Is anyone currently breeding the Mayan Cichlid (urophthalmus)? Haven't seen any on aquabid.

They were fairly common years ago at the local pet shops here in Jacksonville, but not anymore. Many of those shops have gone out of business.

I could go down to South Florida to catch some wild ones, but that would be a 4-5 hour drive, and it would be a hit or miss expedition.

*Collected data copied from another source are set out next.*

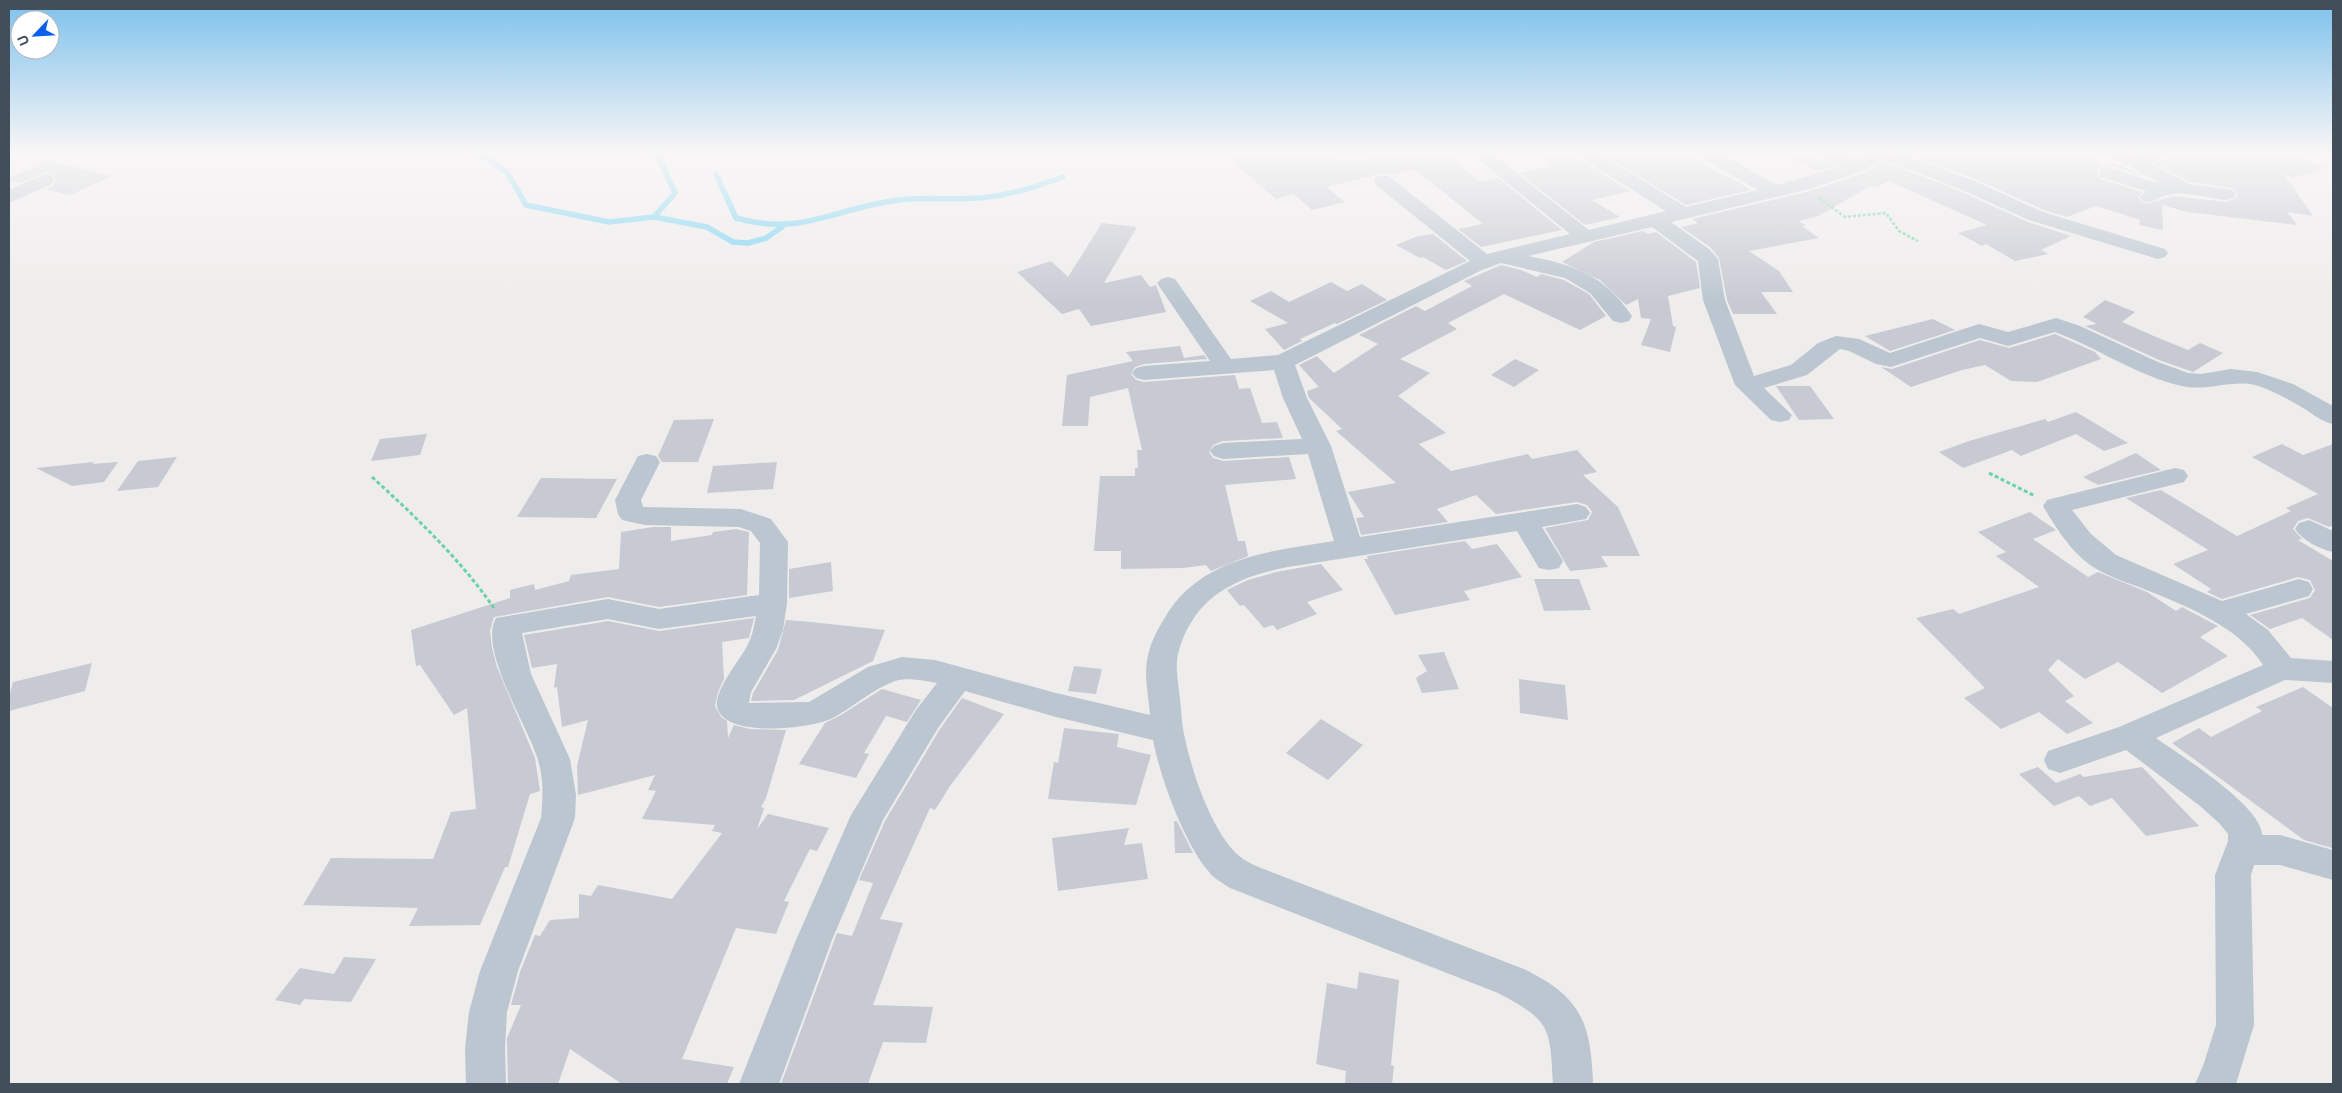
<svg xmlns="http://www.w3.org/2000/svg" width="2342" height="1093" font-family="Figtree,sans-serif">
	<rect width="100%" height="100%" fill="#efecec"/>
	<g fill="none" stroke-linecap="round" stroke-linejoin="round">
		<!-- stream -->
		<path stroke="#7ed4f3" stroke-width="5.5" d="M476,152L507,172L526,205L609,222L654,217L707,227L733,242L748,243L766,238L782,227
			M652,152L658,156L675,193L654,217
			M716,174L736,218C802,237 837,207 899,200C925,197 952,200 979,198C1008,196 1036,187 1063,177"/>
	</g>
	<!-- building -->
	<path fill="#c7cad3" d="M1221,152H1326L1339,164L1395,153L1394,152H1460L1461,161L1454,162L1480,182L1498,178L1562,230L1481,247L1458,229L1483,224L1416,170L1391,175L1382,173L1326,187L1345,202L1312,210L1294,194L1276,199Z
		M1531,152H1573L1577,158L1630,191L1592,200L1620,217L1585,225L1519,173L1551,166Z
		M1599,152H1683L1728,178H1731L1751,190L1686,205Z
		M1773,152H1810L1814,158L1836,166L1817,171Z
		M1901,152H2098L2100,165L2117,163L2145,177L2109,165L2100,167L2097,172L2100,179L2142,192L2138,198L2142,202L2147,204L2173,196L2226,202L2234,199L2238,194L2233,188L2190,182L2154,163L2191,152H2284L2326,168L2294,178L2283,173L2313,216L2287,212L2297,225L2187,212L2162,205L2163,230L2139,225L2140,220L2096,206L2067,217L2044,210L1973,178Z
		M49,161L112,176L70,195L45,189L53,186L56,181L54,175L46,172L20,183L9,181V178Z
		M1882,161L1957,190L2028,222L2071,236L2041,250L2048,254L2015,261L1986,244L1982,246L1958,233L1987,225L1889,181L1877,187L1872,185L1818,216L1799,221L1806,226H1802L1819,238L1749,251L1779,271L1793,292H1761L1777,314H1733L1727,300L1719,258L1710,247L1681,227L1698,223L1692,219L1811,191L1866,172Z
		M1102,223L1137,227L1104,283L1141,275L1150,287L1156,285L1166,312L1091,326L1079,309L1062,314L1017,272L1051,261L1068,277Z
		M1643,231L1648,234L1656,232L1696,262L1700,288L1668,296L1673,326L1676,327L1670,352L1641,345L1651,319L1641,318L1638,299L1626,305L1600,280L1562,262L1594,242Z
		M1433,234L1467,261L1446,270L1423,257L1420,258L1396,245L1418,236Z
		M1501,265L1521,270L1537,277L1541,274L1564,280L1589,294L1606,316L1580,330L1504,294L1448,323L1457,329L1400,359L1430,373L1398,396L1446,433L1419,444L1451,471L1528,454L1532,459L1577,450L1597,472L1583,475L1618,507L1640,556H1601L1608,567L1570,571L1545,528L1588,520L1592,512L1587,505L1577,502L1496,514L1476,495L1437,509L1448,522L1361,535L1356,518L1364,517L1348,492L1396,483L1336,431L1342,429L1309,398L1307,391L1319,387L1299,365L1317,356L1334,373L1378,344L1359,335L1416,306L1425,311L1472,286L1464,281Z
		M1331,282L1347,291L1362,284L1387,300L1337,324L1335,323L1300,339L1302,341L1284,350L1265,329L1288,323L1250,301L1271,291L1289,302Z
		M2105,300L2135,312L2122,322L2156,337L2188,350L2200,343L2223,353L2193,372L2159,360L2085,326L2097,324L2083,317Z
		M1933,319L1955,330L1890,351L1865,336Z
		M2055,334L2095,352L2101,359L2037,382L2011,381L1985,365L1962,370L1911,387L1881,367L1892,369L1980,340L2009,348Z
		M1180,346L1184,358L1204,355L1207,359L1144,364L1135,367L1131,374L1136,380L1144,382L1235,375L1239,389L1250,388L1262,423L1277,422L1283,438L1223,441L1213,445L1209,452L1213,458L1223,461L1289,457L1296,479L1225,485L1238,541H1245L1248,556L1211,571L1206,565L1183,568L1121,569V551H1094L1100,476H1135V468H1138L1137,450H1142L1128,388L1090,397L1088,426H1062L1067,375L1133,361L1126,352Z
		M1515,359L1539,370L1514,387L1491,375Z
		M1776,386H1810L1834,419L1799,420Z
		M2076,412L2128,443L2104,451L2076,434L2021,456L2012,450L1963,468L1939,452L1969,441L2045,419L2048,422Z
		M714,419L698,462H662L658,456L674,420Z
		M427,434L420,455L371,461L380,439Z
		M2282,444L2303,455L2333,444V525L2329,527L2308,518L2298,521L2293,529L2302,539L2298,540L2333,561V640L2302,618L2270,629L2250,615L2310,598L2315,590L2310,580L2298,577L2222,599L2207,592L2211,589L2173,564L2208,550L2126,498L2161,490L2237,536L2291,511L2286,508L2318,494L2252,457Z
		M2136,453L2161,470L2098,485L2083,477Z
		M177,457L158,487L117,491L138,461Z
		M94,462L92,464L118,462L104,482L72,486L36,468Z
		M777,462L773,489L707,493L713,466Z
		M541,478L617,479L596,518L517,517Z
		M2030,512L2056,530L2033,539L2088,577L2098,572L2147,592L2176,611L2182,607L2218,626L2200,637L2228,656L2162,693L2118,662L2085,679L2058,659L2048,670L2074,696L2065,701L2093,723L2067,734L2039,712L2001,729L1964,698L1985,688L1916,618L1953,609L1959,614L2039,587L1996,556L2006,552L1978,532Z
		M653,527H671V541L712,535L713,532L736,529L749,532L747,595L659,607L608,597L494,617L490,631L492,648L497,667L535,758L540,791L530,794L508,867H505L480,925L409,926L418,908L303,905L331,858L433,859L451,812L476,809L467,708L454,715L420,665L416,666L411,630L510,598V590L534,584L535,590L569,581L571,575L619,569L621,532Z
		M1465,541L1472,549L1497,544L1522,577L1464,591L1470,600L1395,615L1364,559H1368L1367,556Z
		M831,562L833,591L789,598V569Z
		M1321,564L1343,590L1307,602L1317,614L1277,630L1273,625L1264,628L1244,605L1240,606L1227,590L1248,580L1276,572Z
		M1534,579H1579L1591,610L1544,611Z
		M754,618L749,638L722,642L724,679L718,692L715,706L721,717L727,721L728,738L734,725L750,729L786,730L766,798L761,807L764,808L757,829L768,814L829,828L817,851L810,849L784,901L789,902L776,934L736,928L682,1059L734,1067L727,1084H622L570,1049L558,1084H508L507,1038L521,1005H511L520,972L535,935L540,936L550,920L579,918V894L591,896L598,885L672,899L722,833L712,831L715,825L642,819L656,791L648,790L655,775L578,795L577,766L588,720L562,727L557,687L554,688L557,664L532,668L524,635L608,621L659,631Z
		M786,620L811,622L885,630L873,661L794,700L751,701L753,693L778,650Z
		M1444,652L1459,689L1422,693L1416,678L1427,671L1418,655Z
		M92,663L85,691L9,711V697L13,682Z
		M1074,666L1102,669L1096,694L1068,691Z
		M1519,679L1565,685L1568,720L1520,713Z
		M2303,687L2333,708L2332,848L2304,840L2172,743L2199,728L2211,737L2262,711L2256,707Z
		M882,689L921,700L907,722L886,716L864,753L869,754L856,778L799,764L825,723L841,715Z
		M962,698L1004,714L950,786L935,810L930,808L880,919L903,923L873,1005L933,1007L926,1043L883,1042L868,1084H781L837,933L852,936L873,883L859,880L885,821L940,729Z
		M1321,719L1363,745L1328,780L1286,753Z
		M1064,728L1119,734L1117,747L1151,755L1136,805L1048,799L1054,762L1058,763Z
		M2038,767L2056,783L2080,774L2084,777L2142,767L2199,826L2146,836L2112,798L2090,806L2079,796L2054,806L2019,774Z
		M1174,821H1177L1193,853H1175Z
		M1129,828L1124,845L1142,843L1148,879L1058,891L1052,838Z
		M344,957L376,959L351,1002L304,999L300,1005L275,1000L300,968L334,974Z
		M1359,972L1399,980L1391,1065L1394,1066L1392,1084H1345L1346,1071L1316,1064L1327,983L1357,989Z"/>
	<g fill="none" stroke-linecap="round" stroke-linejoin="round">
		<!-- path-far1 -->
		<path stroke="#6ad3a5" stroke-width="2.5" stroke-dasharray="3 2" stroke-linecap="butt" d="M1819,198L1845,217L1886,213L1899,231L1918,241"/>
		<!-- path -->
		<path stroke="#6ad3a5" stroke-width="3" stroke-dasharray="4 2.5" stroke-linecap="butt" d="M1989,473L2035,496
			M372,477C416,517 460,559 494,608"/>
		<!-- minor -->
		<path fill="#bbc6d0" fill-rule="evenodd" d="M1117,152H1141L1138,156L1125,159L1119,158L1116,154Z
			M1469,152H1489L1589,230L1666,211L1578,156L1575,152H1596L1686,207L1758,190L1699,156L1696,152H1718L1777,185L1842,166L1815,156L1812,152H1838L1857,159L1868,152H1896L1972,180L2043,212L2165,249L2168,253L2165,257L2158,259L2029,220L1958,188L1882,159L1865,170L1810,189L1671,222L1709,249L1718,259L1725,300L1754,376L1791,365L1818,343L1836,336L1859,339L1890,353L1979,324L2008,332L2056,318L2080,326L2158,362L2188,373L2201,374L2231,369L2257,372L2293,384L2333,406V424C2322,422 2313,414 2303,408C2288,399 2272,390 2255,385C2230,379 2207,392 2182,386C2137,376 2098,348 2055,332L2008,346L1980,338L1891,367L1876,364L1849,351L1840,349L1807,375L1764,388L1792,415L1789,420L1780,422L1771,420L1735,385L1703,300L1698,261L1652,227L1528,256C1575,265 1604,275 1632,316L1629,321L1621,323L1613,321L1590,293L1565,278L1501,263L1482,270L1295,365L1307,398L1331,446L1360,537L1577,504L1586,507L1590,513L1586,519L1542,527L1563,561L1559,568L1549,570L1539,568L1517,531L1288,567C1251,574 1213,587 1192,621C1184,633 1179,647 1177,660C1176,670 1178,681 1179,691C1181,703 1181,716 1183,729C1190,766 1208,823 1234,851C1240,858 1248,862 1256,866L1524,969C1581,997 1591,1022 1593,1084H1553C1550,1027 1551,1021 1498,993L1230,888C1223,883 1214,879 1209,872C1184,843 1160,777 1153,740L1056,717L965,691L938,728L883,820L832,940L779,1084H739L796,940L851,815L916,710L937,683C925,681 907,677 895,681C873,689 853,707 833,718C811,729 722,739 717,706C715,690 738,662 746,648C752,638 754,627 756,616L659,629L608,619L522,633L531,674L570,759L576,795L575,818L518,971L507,1012L505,1049L506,1084H466L465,1049L469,1012L480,971L541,818C543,797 544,777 537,757C527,725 478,648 496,618L608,599L659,609L759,595L760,543L751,531L739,527L645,525L622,520L618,514L615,500L638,456L647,454L656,456L660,462L641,500L643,507L741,509L771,519L788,542L787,603L783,630L776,649L751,692L749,703L809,702L868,667L902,657L935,660L1056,693L1150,715C1149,698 1144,678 1147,661C1149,646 1156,632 1164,619C1199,557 1271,551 1334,541L1308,454L1223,459L1214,456L1210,451L1214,446L1223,443L1302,439L1283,398L1274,370L1144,380L1136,378L1132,373L1136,368L1144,366L1210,361L1157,283L1161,279L1168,277L1175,279L1231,359L1278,355L1470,261L1376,185L1374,181L1376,177L1383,175L1390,177L1487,254L1570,234Z
			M2100,152H2126L2135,155L2145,152H2173L2170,156L2149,162L2189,184L2233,190L2236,194L2233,198L2226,200C2208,198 2183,190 2166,195C2156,198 2154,204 2143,201L2140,197L2146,191L2101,177L2099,173L2101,169L2108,167L2161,184L2128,165L2103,156Z
			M45,174L52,176L54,180L52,184L9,203V190Z
			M2175,468L2184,470L2188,476L2184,482L2072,510L2091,534L2116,555L2222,601L2299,579L2309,582L2313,589L2309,596L2246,614L2268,630L2291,658L2333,661V683L2285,680L2156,738C2180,755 2262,806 2262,835H2280L2333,850V880L2280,865H2254L2251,875L2254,1025L2236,1084H2195L2203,1066L2216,1025L2215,875L2228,841V834L2219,823L2200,806L2126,750L2060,773L2048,769L2044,760L2048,751L2119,727L2263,665C2238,625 2181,604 2139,587C2122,581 2105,575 2090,565C2070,550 2056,528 2043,506L2047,500Z
			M2309,520L2333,531V552C2320,549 2303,541 2295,529L2299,523Z"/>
	</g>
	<!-- sky -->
	<linearGradient id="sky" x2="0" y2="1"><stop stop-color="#7dc1ec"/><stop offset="0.5" stop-color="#f8f6f6"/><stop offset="1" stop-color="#f8f6f6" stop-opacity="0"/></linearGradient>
	<rect width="2342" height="305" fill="url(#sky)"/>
	<!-- border -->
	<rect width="2342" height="1093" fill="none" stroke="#434e5b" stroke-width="20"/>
	<!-- north arrow -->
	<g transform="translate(35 35) rotate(245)"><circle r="24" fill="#ffffff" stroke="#b4b8bd"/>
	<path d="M0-4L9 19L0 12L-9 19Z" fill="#0960ec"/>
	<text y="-8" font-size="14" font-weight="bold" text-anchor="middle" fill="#434e5b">U</text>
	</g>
</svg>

Does anyone know a specific location where they can be found?


----------



## xalow (May 10, 2007)

This link should provide you with a ton of helpful information if you were planning on an expedition: http://nas.er.usgs.gov/queries/collecti ... HUCNumber=

The USGS keeps detailed records on invasive species, though I am not sure people typically use the information as a fishing guide, it will give you fairly specific locations. I checked and none of the records show them in Duval county so chances are you are in for a drive.

I really hope that helps.


----------



## phishes (May 17, 2005)

Rapps has them for sale. www.tangledupincihlids.com


----------



## lloyd (Aug 24, 2005)

www.tangledupincichlids.com


----------



## mbargas (Apr 19, 2009)

Thanks for your help. I'm going down to WPB in a few weeks for other reasons anyway, so I may try a fishing expedition when I'm down there.


----------



## lil mama (Nov 24, 2007)

There is a guy in Bunnell Florida that orders from Rapps. It's called Just for Fish 386-206-9588. 4721 E. Moody Blvd. off 100. The guys name is Renee' he's a real nice guy. He will order enough fish to let you select the fish you want, not just settle for what comes in. I want to go over there and check out his shop but I really don't have any tank space and I know I wont come home empty handed. Let my know how it works out if you try them out.


----------



## sezaro21 (May 3, 2005)

There is a place in Ormond Beach called Amazon Jungle. THey sell what they think are true red terrors. They are actually Mayan cichlids. They always have a bunch. On Thursdays, all their fish are buy 1 get 1 free. Might want to check it out. I buy from Renee at Just Fish. His selection is OK. His store isn't big and he he would have to special order anything you would really like. I'd call before going to make sure he has what you're looking for.


----------